Au cours de la dernière décennie, les relations entre Palestiniens et le reste du monde arabe étaient éclipsées par la revendication nationale palestinienne. Les coopérations économiques, civiles, sociales, scientifiques, culturelles et autres étaient pratiquement inexistantes. La perception des dirigeants palestiniens n’a pas changé et s’est avérée inadaptée à la nouvelle réalité du Moyen-Orient. Pire, les quelques Palestiniens qui essayaient de faire avancer la société palestinienne vers le modernisme, au détriment de la « grande cause nationale », ont été écartés des instances dirigeantes et accusés d’abandon de l’idéal légitime national. Cet entêtement aveugle a créé la stagnation économique, le chômage et la pauvreté dans la plus grande partie de la société palestinienne.

Cependant, à Ramallah, on feint de croire que tout n’est pas perdu. Abbas a déjà prouvé qu’il savait se sortir de situations autrement plus périlleuses. À la mi-août, il a accueilli le ministre britannique des Affaires étrangères à Ramallah. Consécutivement à cette visite, des informations ont émergé, selon lesquelles les Palestiniens chercheraient un mécanisme qui leur permettrait de reprendre les négociations. Abbas, pour sa part, a exprimé à plusieurs reprises, qu’il serait d’accord de participer à une négociation, où les Américains ne seraient pas des parrains exclusifs. En matière de négociations, ces dernières années, les dirigeants palestiniens ont été dans le refus, alors que l’une des manières de se remettre du coup qu’ils ont subi, serait de proposer un contre-plan au plan de Trump, en mettant une initiative palestinienne sur la table.

Si Abbas ne s’était-il pas enfermé dans sa position de refus, il aurait peut-être pu trouver auprès de certains pays arabes, une volonté d’inclure dans la négociation de la normalisation Israël – pays arabes, des demandes raisonnables des palestiniens. Mais contenu de l’entêtement d’Abbas, ces mêmes pays n’accepteront pas de mettre en péril leurs relations avec les États-Unis. Il est douteux que le président palestinien réussisse à influencer le Maroc, Oman, le Soudan, l’Arabie saoudite et le reste des États du Golfe, à reconsidérer, dans le sens des palestiniens, leurs négociations de normalisation. Ou peut-être se produira le contraire, à savoir que ce sont ces États arabes qui essaieront de persuader Abbas d’accepter la partie économique du « deal du siècle » et d’ouvrir des voies de communication discrètes, afin de conclure avec les Américains des accords qui feront avancer la paix dans la région.
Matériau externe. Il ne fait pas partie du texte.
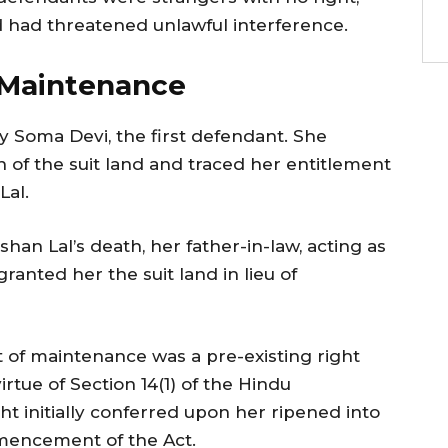
and had threatened unlawful interference.
 Maintenance
y Soma Devi, the first defendant. She
n of the suit land and traced her entitlement
Lal.
han Lal’s death, her father-in-law, acting as
granted her the suit land in lieu of
t of maintenance was a pre-existing right
rtue of Section 14(1) of the Hindu
ght initially conferred upon her ripened into
mencement of the Act.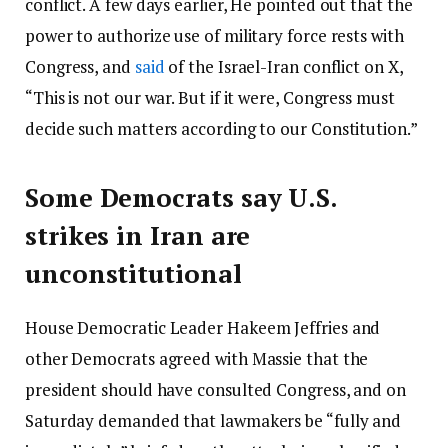
conflict. A few days earlier, He pointed out that the
power to authorize use of military force rests with
Congress, and
said
of the Israel-Iran conflict on X,
“This is not our war. But if it were, Congress must
decide such matters according to our Constitution.”
Some Democrats say U.S.
strikes in Iran are
unconstitutional
House Democratic Leader Hakeem Jeffries and
other Democrats agreed with Massie that the
president should have consulted Congress, and on
Saturday demanded that lawmakers be “fully and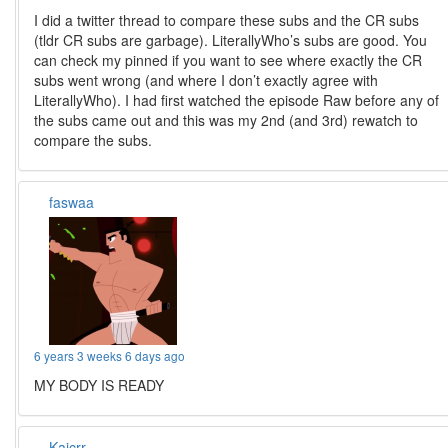
I did a twitter thread to compare these subs and the CR subs
(tldr CR subs are garbage). LiterallyWho’s subs are good. You
can check my pinned if you want to see where exactly the CR
subs went wrong (and where I don’t exactly agree with
LiterallyWho). I had first watched the episode Raw before any of
the subs came out and this was my 2nd (and 3rd) rewatch to
compare the subs.
faswaa
6 years 3 weeks 6 days ago
MY BODY IS READY
Kaicrr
Des décisions difficiles attendent les dirigeants palestiniens. À Ramallah, ils devront réévaluer leur politique face aux nouvelles réalités régionales. La « diplomatie du conflit » a bien fonctionné pour Abbas et a donné des résultats impressionnants, notamment à l’ONU. À ce moment clé, Abbas choisira-t-il de construire une politique nouvelle, rompant avec « l’idéologisme » toxique pour les palestiniens ? Dans quelle mesure les développements récents le pousseront-ils à changer son logiciel d’analyse du présent ?

Les Palestiniens paient cher la négligence, par leurs dirigeants, de relations avec les États arabes, ainsi que le manque de flexibilité face aux changements géostratégiques du Moyen-Orient. Pour Abbas, en règle générale, l’idéologie prime sur le pragmatisme, mais il a déjà montré qu’il pouvait aller au-delà de l’idéologie. Cependant, l’échec diplomatique est cinglant et retentissant, et il n’est pas certain qu’Abbas puisse rattraper le train en marche.